Though Palestinians may not be living in their homeland, their country lives within them and they take it wherever they go, Mohammad Reda Al Haj Ahmad, one of the interviewees, tells the director.

The interviews and images of Palestine under occupation in this “poetic documentary” are punctuated by Darwazeh’s simple illustrations of charcoal, pencil and water colours showing her imagined story with Hourani.

“When we reached Palestine, Hasan told me his story with the clouds, trapped for years between the sky and the sea, as [they are] suffocating from all the borders,” she narrates.

After the screening, speakers from the audience commended the director’s efforts in showing a more human side of the Palestinian cause, but Nasser said the making of the film was not without difficulties.

“It took us three years to develop the film and secure its financing,” she noted, adding that it is difficult to find sponsors for movies in the Arab world since they often go unreleased at local theatres and, therefore, fail to generate profit.

“The problem is that we are making films that are shown abroad but not at home,” added Nasser, who has produced critically acclaimed local features such as “The Last Friday” and “Transit Cities” and was chosen by Variety magazine in 2012 as one of the “top ten Arab producers to watch”.

Local response to such films is weak due to “a lack of curiosity”, she said, warning that “we are gradually disappearing” under an Israeli and Western offensive.

“One or two Palestinian films are released every year compared with some 30 Israeli films annually,” the producer said.

The WAY Palestine Film Fest, organised in collaboration with the Jerusalem Forum, continued on Saturday with the screening of “Flying Paper”, which documents young Gazans’ attempt to break the Guinness World Record for the most kites ever flown, followed by the short films “Ismail”, “Maqloubeh”, “Give a Man a Fish” and “Though I know the River Is Dry”. 
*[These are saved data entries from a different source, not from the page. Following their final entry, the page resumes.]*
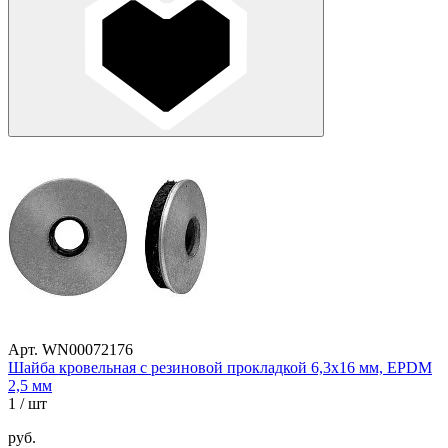
Арт. WN00072176
Шайба кровельная с резиновой прокладкой 6,3х16 мм, EPDM
2,5 мм
1
/ шт
руб.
The five films will be screened again on March 13 at the Rainbow Theatre, according to WAY. 

“My Love Awaits Me by the Sea” will be repeated on March 14, followed by “The Wanted 18”, an animated documentary that follows a group of Palestinians in Beit Sahour working to start a dairy industry during the first Intifada.

Proceeds from the festival will go to support Al Bayyara project, which is aimed at the rehabilitation of public playgrounds in the city of Deir El Balah in Gaza, according to WAY.

Tickets are available online on www.karasi.com.